Dans le sillage de la crise de 2008, une génération d'entrepreneurs se prenaient à rêver de renverser les dinosaures de la banque, présentés comme directement responsables des difficultés d'alors. Quelques-uns ont indéniablement réussi à imprimer leur marque sur le monde, entre autres dans les paiements, mais l'utopie initiale est maintenant plus ou moins enterrée et l'ambition prioritaire des startups (et des investisseurs qui les soutiennent) est dorénavant de vendre leur technologie aux acteurs en place.
Ces derniers, de leur côté, ont connu une évolution parallèle. Une fois le premier choc passé, ils ont commencé à réagir à la fois aux changements perceptibles dans les attentes de leurs clients (la même période a vu la naissance et l'explosion de l'économie mobile) et, à des degrés variés, à la menace émergente des nouveaux entrants. Pendant une petite décennie, l'innovation est ainsi devenue une composante critique des stratégies et a accompagné de très près la transformation « digitale » du secteur.
Depuis quelques temps, les deux mouvements se sont mis à converger : les établissements historiques, prenant conscience du potentiel immense que recèle la FinTech, en termes de diversité, d'agilité, de vélocité… autant que dans sa capacité à appréhender les besoins de notre époque, ont progressivement transféré leurs espoirs d'innovation vers celle-ci, à un point tel qu'une grande partie, voire l'intégralité, de leurs programmes reposent désormais sur des expérimentations avec des partenaires.
Les avantages de l'approche sont évidents et en parfait alignement avec les handicaps classiques des grandes structures. La délégation des phases exploratoires, les plus incertaines et les plus susceptibles d'échouer, qu'elle instaure implicitement soulage en effet l'aversion au risque souvent inscrite au plus profond de leur culture. Il faut également souligner que ces étapes amont des processus sont celles qu'elles maîtrisent le moins et où leurs tentatives sont régulièrement sources de gaspillages et de frustrations.
En revanche, la tendance à ne compter que sur l'écosystème pour innover expose à de graves dangers qu'il ne faut surtout pas ignorer. Il s'agit d'abord de prendre garde à la finalité sous-jacente, qui peut facilement dériver vers une focalisation excessive sur les solutions proposées par les partenaires éventuels, au détriment de l'exigence de préoccupation centrée sur le client, qui plus est dans sa perception spécifique par l'institution et non sous une forme générique, toujours relativement artificielle.
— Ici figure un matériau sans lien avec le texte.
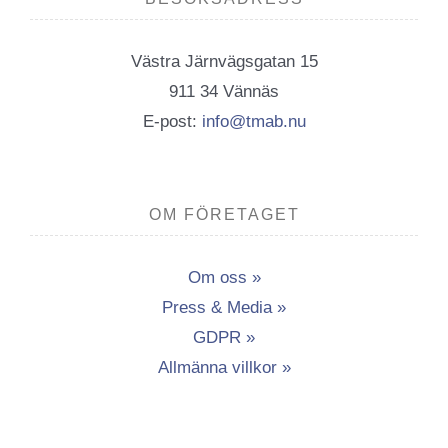
Västra Järnvägsgatan 15
911 34 Vännäs
E-post:
info@tmab.nu
OM FÖRETAGET
Om oss »
Press & Media »
GDPR »
Allmänna villkor »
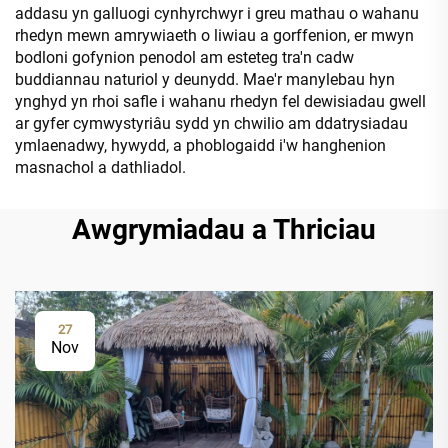
addasu yn galluogi cynhyrchwyr i greu mathau o wahanu
rhedyn mewn amrywiaeth o liwiau a gorffenion, er mwyn
bodloni gofynion penodol am esteteg tra'n cadw
buddiannau naturiol y deunydd. Mae'r manylebau hyn
ynghyd yn rhoi safle i wahanu rhedyn fel dewisiadau gwell
ar gyfer cymwystyriâu sydd yn chwilio am ddatrysiadau
ymlaenadwy, hywydd, a phoblogaidd i'w hanghenion
masnachol a dathliadol.
Awgrymiadau a Thriciau
27
Nov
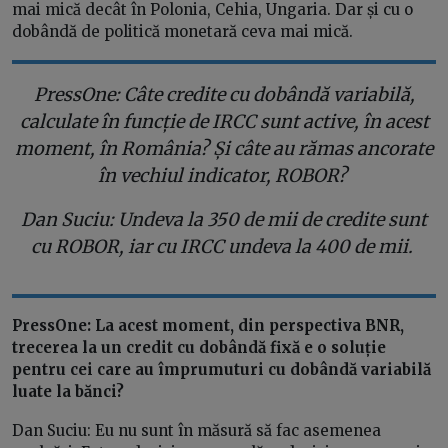
mai mică decât în Polonia, Cehia, Ungaria. Dar și cu o
dobândă de politică monetară ceva mai mică.
PressOne: Câte credite cu dobândă variabilă,
calculate în funcție de IRCC sunt active, în acest
moment, în România? Și câte au rămas ancorate
în vechiul indicator, ROBOR?
Dan Suciu: Undeva la 350 de mii de credite sunt
cu ROBOR, iar cu IRCC undeva la 400 de mii.
PressOne: La acest moment, din perspectiva BNR,
trecerea la un credit cu dobândă fixă e o soluție
pentru cei care au împrumuturi cu dobândă variabilă
luate la bănci?
Dan Suciu: Eu nu sunt în măsură să fac asemenea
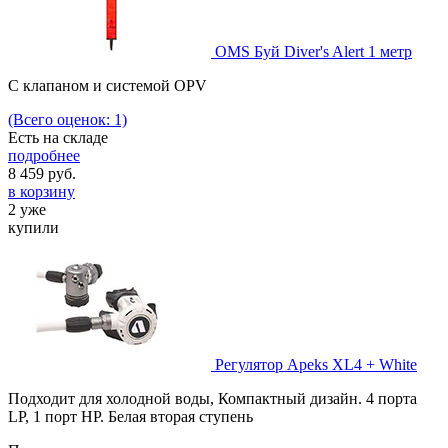
OMS Буй Diver's Alert 1 метр
С клапаном и системой OPV
(Всего оценок: 1)
Есть на складе
подробнее
8 459
руб.
в корзину
2 уже
купили
Регулятор Apeks XL4 + White
Подходит для холодной воды, Компактный дизайн. 4 порта
LP, 1 порт HP. Белая вторая ступень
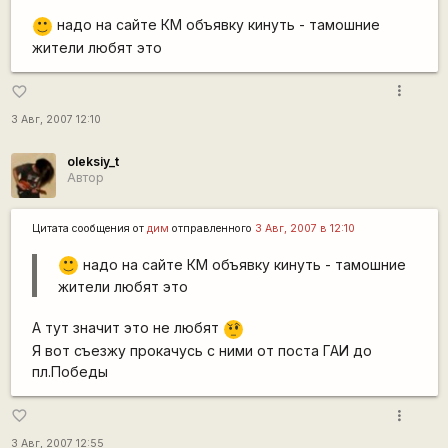
надо на сайте КМ объявку кинуть - тамошние
:)
жители любят это
more_vert
favorite_border
3 Авг, 2007 12:10
oleksiy_t
Автор
Цитата сообщения от
дим
отправленного
3 Авг, 2007 в 12:10
надо на сайте КМ объявку кинуть - тамошние
:)
жители любят это
А тут значит это не любят
???
Я вот съезжу прокачусь с ними от поста ГАИ до
пл.Победы
more_vert
favorite_border
3 Авг, 2007 12:55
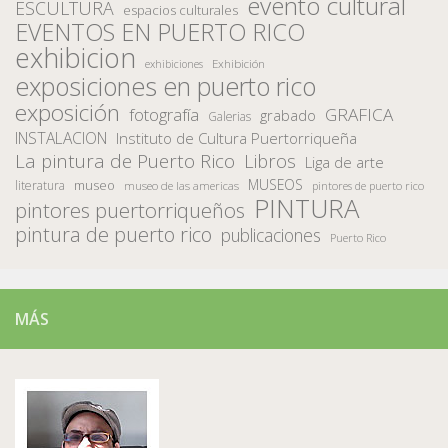
evento cultural
ESCULTURA
espacios culturales
EVENTOS EN PUERTO RICO
exhibicion
Exhibición
exhibiciones
exposiciones en puerto rico
exposición
fotografía
GRAFICA
grabado
Galerias
INSTALACION
Instituto de Cultura Puertorriqueña
La pintura de Puerto Rico
Libros
Liga de arte
MUSEOS
museo
literatura
museo de las americas
pintores de puerto rico
PINTURA
pintores puertorriqueños
pintura de puerto rico
publicaciones
Puerto Rico
MÁS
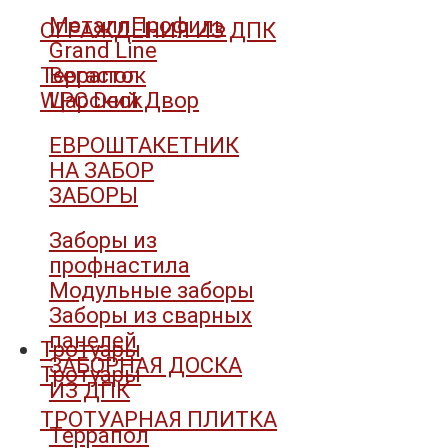
МеталлПрофиль
ОГРАЖДЕНИЯ ИЗ ДПК
Grand Line
Террапол
Вегасток
WPC Deck
Царский Двор
ЕВРОШТАКЕТНИК
НА ЗАБОР
ЗАБОРЫ
Заборы из
профнастила
Модульные заборы
Заборы из сварных
панелей
Тротуары
ЗАБОРНАЯ ДОСКА
Тротуары
ИЗ ДПК
ТРОТУАРНАЯ ПЛИТКА
Террапол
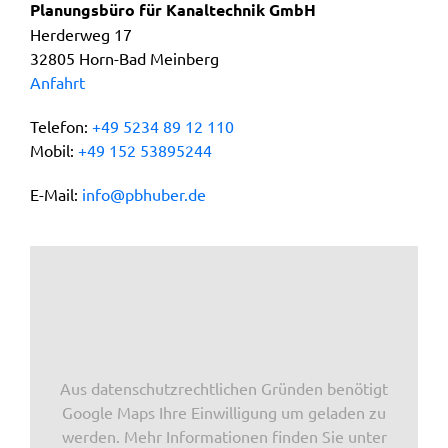
Planungsbüro für Kanaltechnik GmbH
Herderweg 17
32805 Horn-Bad Meinberg
Anfahrt
Telefon:
+49 5234 89 12 110
Mobil:
+49 152 53895244
E-Mail:
info@pbhuber.de
Aus datenschutzrechtlichen Gründen benötigt
Google Maps Ihre Einwilligung um geladen zu
werden. Mehr Informationen finden Sie unter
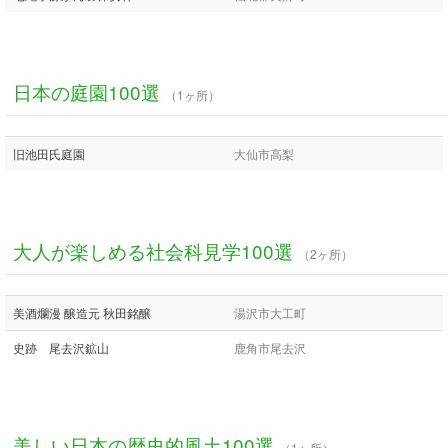
日本の庭園100選
（1ヶ所）
旧池田氏庭園
大仙市高梨
大人が楽しめる社会科見学100選
（2ヶ所）
美酒爛漫 醸造元 秋田銘醸
湯沢市大工町
史跡 尾去沢鉱山
鹿角市尾去沢
美しい日本の歴史的風土100選
（1ヶ所）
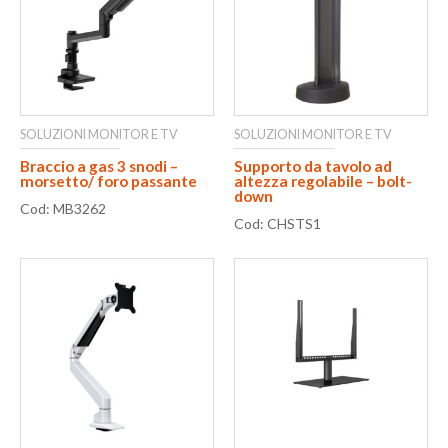
SOLUZIONI MONITOR E TV
SOLUZIONI MONITOR E TV
Braccio a gas 3 snodi –
Supporto da tavolo ad
morsetto/ foro passante
altezza regolabile – bolt-
down
Cod: MB3262
Cod: CHSTS1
Autre défaut majeur, la distanciation introduite par les collaborations systématiques nuit fortement au développement de l'indispensable culture d'innovation dans toutes les strates de l'organisation. Les conséquences s'étendent d'une absence persistante d'audace, conduisant à privilégier la maturité des concepts considérés et à éviter toute rupture, jusqu'à de possibles réticences récurrentes à adopter des produits externes. L'immobilisme et le conservatisme ont alors toutes les chances d'asseoir leur emprise.
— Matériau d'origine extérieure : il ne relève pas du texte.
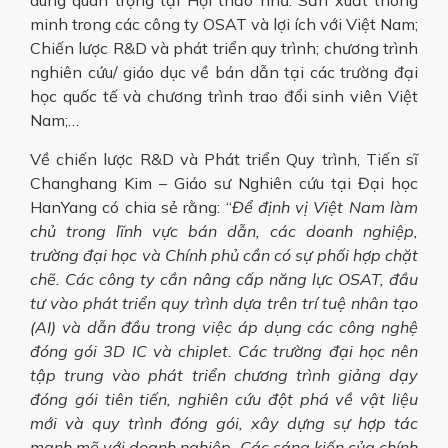
dung quan trọng tại Hội thảo như:
Sản xuất
thông
minh trong các công ty OSAT và lợi ích với Việt Nam;
Chiến lược R&D và phát triển quy trình; chương trình
nghiên cứu/ giáo dục về bán dẫn tại các trường đại
học quốc tế và chương trình trao đổi sinh viên Việt
Nam;…
Về chiến lược R&D và Phát triển Quy trình, Tiến sĩ
Changhang Kim – Giáo sư Nghiên cứu tại Đại học
HanYang có chia sẻ rằng: “
Để định vị Việt Nam làm
chủ trong lĩnh vực bán dẫn, các doanh nghiệp,
trường đại học và Chính phủ cần có sự phối hợp chặt
chẽ. Các công ty cần nâng cấp năng lực OSAT, đầu
tư vào phát triển quy trình dựa trên trí tuệ nhân tạo
(AI) và dẫn đầu trong việc áp dụng các công nghệ
đóng gói 3D IC và chiplet. Các trường đại học nên
tập trung vào phát triển chương trình giảng dạy
đóng gói tiên tiến, nghiên cứu đột phá về vật liệu
mới và quy trình đóng gói, xây dựng sự hợp tác
mạnh mẽ với doanh nghiệp. Các sáng kiến của chính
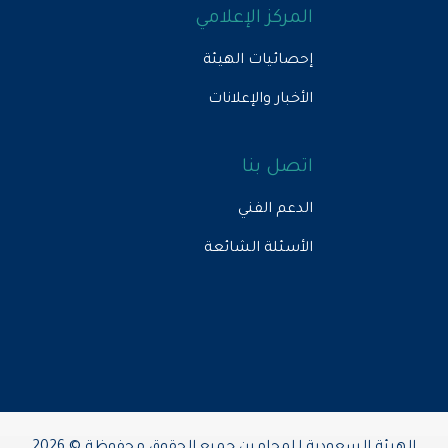
المركز الإعلامي
إحصائيات الهيئة
الأخبار والإعلانات
اتصل بنا
الدعم الفني
الأسئلة الشائعة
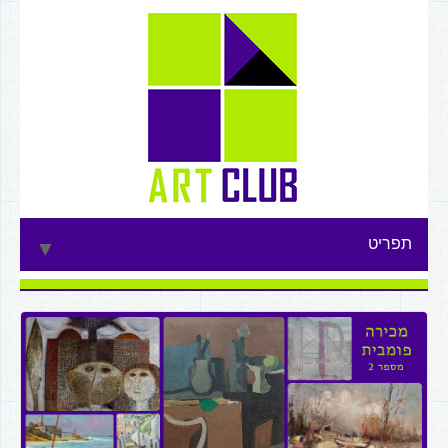
תפריט
▼
▼
▼
▼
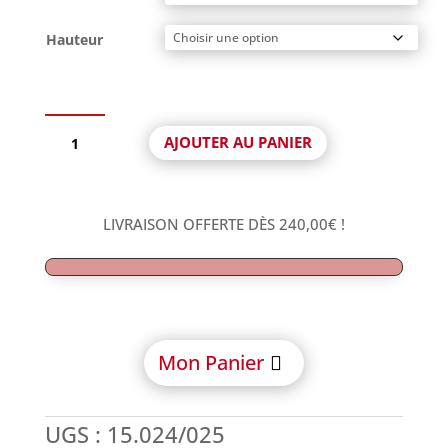
Hauteur
quantité
AJOUTER AU PANIER
de
DESS
dental
-
LIVRAISON OFFERTE DÈS
240,00
€
!
Tibase
Rotationnelle
avec
vis
compatible
Astra
Mon Panier
Aqua
Lilac®
UGS :
15.024/025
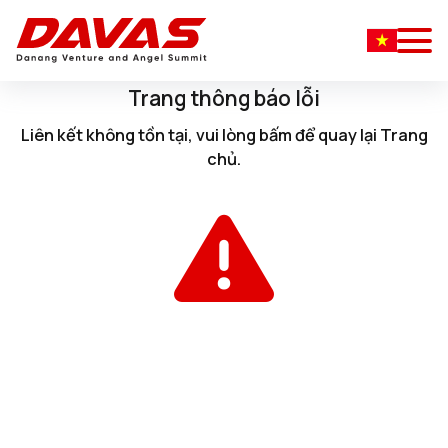
Trang thông báo lỗi
Liên kết không tồn tại, vui lòng
bấm
để quay lại
Trang
chủ
.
Enfin, d'un seul point de vue technique, l'intégration de composants tiers dans le système d'information existant étant naturellement délicate et complexe, en comparaison des cas de logiciels créés par les équipes internes, la recherche de la facilité (notamment pour des raisons de coûts, de rapidité, de compétences, d'incompatibilités structurelles…) peut fréquemment aboutir à des compromis et des approximations préjudiciables à l'expérience utilisateur, contre-productives pour l'ensemble de la démarche.
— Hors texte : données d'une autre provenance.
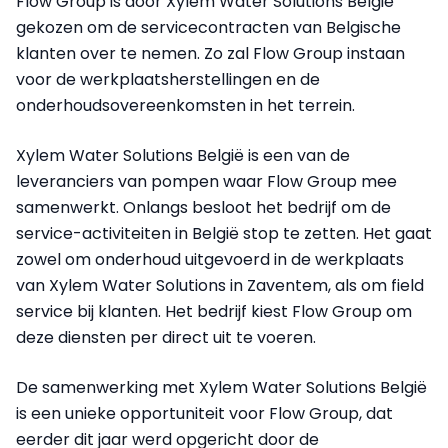
Flow Group is door Xylem Water Solutions België
gekozen om de servicecontracten van Belgische
klanten over te nemen. Zo zal Flow Group instaan
voor de werkplaatsherstellingen en de
onderhoudsovereenkomsten in het terrein.
Xylem Water Solutions België is een van de
leveranciers van pompen waar Flow Group mee
samenwerkt. Onlangs besloot het bedrijf om de
service-activiteiten in België stop te zetten. Het gaat
zowel om onderhoud uitgevoerd in de werkplaats
van Xylem Water Solutions in Zaventem, als om field
service bij klanten. Het bedrijf kiest Flow Group om
deze diensten per direct uit te voeren.
De samenwerking met Xylem Water Solutions België
is een unieke opportuniteit voor Flow Group, dat
eerder dit jaar werd opgericht door de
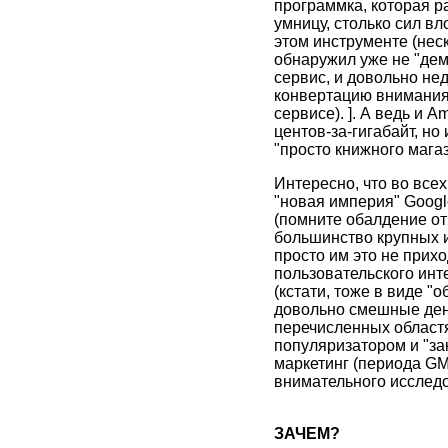
программка, которая р
умницу, столько сил в
этом инструменте (неск
обнаружил уже не "дем
сервис, и довольно не
конвертацию внимания 
сервисе). ]. А ведь и 
центов-за-гигабайт, н
"просто книжного магаз
Интересно, что во все
"новая империя" Googl
(помните обалдение от
большинство крупных и
просто им это не прих
пользовательского инте
(кстати, тоже в виде 
довольно смешные день
перечисленных област
популяризатором и "за
маркетинг (периода GM
внимательного исследов
ЗАЧЕМ?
En synthèse, la capitalisation sur la FinTech – qui s'est donc résolument adaptée à cette orientation – dans les programmes d'innovation de l'industrie financière est incontestablement une voie à poursuivre. Cependant, elle requiert la définition préalable des différents mécanismes qui lui permettront de s'épanouir, entre inscription explicite et partagée dans la stratégie, entretien du pilotage par les besoins des clients et mise en place et propagation d'un modèle de collaborations au cœur de toutes les activités.